Household slaves, submit to your masters with all reverence not only to the good and gentle ones but also to the cruel. For it brings favor if, because of a consciousness of God, someone endures grief from suffering unjustly. For what credit is there if when you do wrong and are beaten, you endure it? But when you do what is good and suffer, if you endure it, this brings favor with God. (1 Peter 2:18-20)
Pastor John’s Notes:
Many people wonder why the Bible seems to be endorsing slavery at times. They will use passages like this as a reason to say that the Bible is culturally irrelevant or to discount the Bible entirely. Yet it is easy for people of one cultural location to question the logic of those in another. It is just as easy for people of one age of history to judge those of an earlier age. Whenever we do this, we miss the point of what the Bible is trying to teach us.

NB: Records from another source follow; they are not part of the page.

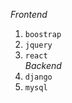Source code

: *Frontend*
  1. `boostrap`
  2. `jquery`
  3. `react`
     <br>
*Backend*
  1. `django`
  2. `mysql`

To set this instruction in its historical context, we should remember that in the ancient world, there was no such thing as welfare. If someone became impoverished, he might have no recourse but to sell himself out as a household slave. Such servants or slaves would live in the master’s household and serve the master’s family in return for room and board. Sometimes, household servants became like family members, so much so that there are even stipulations in the Old Testament for a public service to be performed where a household slave would become a permanent member of the family. It is within such a context that Peter is writing.
Peter instructs household servants to serve their masters well and to live as an example to the people they serve. Were we to try to find a modern comparison, we might consider our places of work and question whether or not we are serving well. Do we do the least amount of work required or do we do what we are paid to do? Do we slacken our pace the moment the supervisor walks out of sight or are we consistently diligent? Do we talk behind our bosses back or do we hold our tongues? If we are corrected, do we curse our employer behind his or her back or do we make the change that is required of us? Do we go the extra mile or do we drop everything the moment the bell rings? Peter wants us to see that our faith in Christ has an application to our immediate circumstances, even to our places of work. The manner of our living is the first step in our witness to Christ.
Lord, help me to serve the people around me, even if some things don’t go my way. Give me the gift of patience in adversity so that I might model Christ-like endurance for those I serve. Let my service become exemplary, not that I might receive any commendation, but that you might be honored in all I do.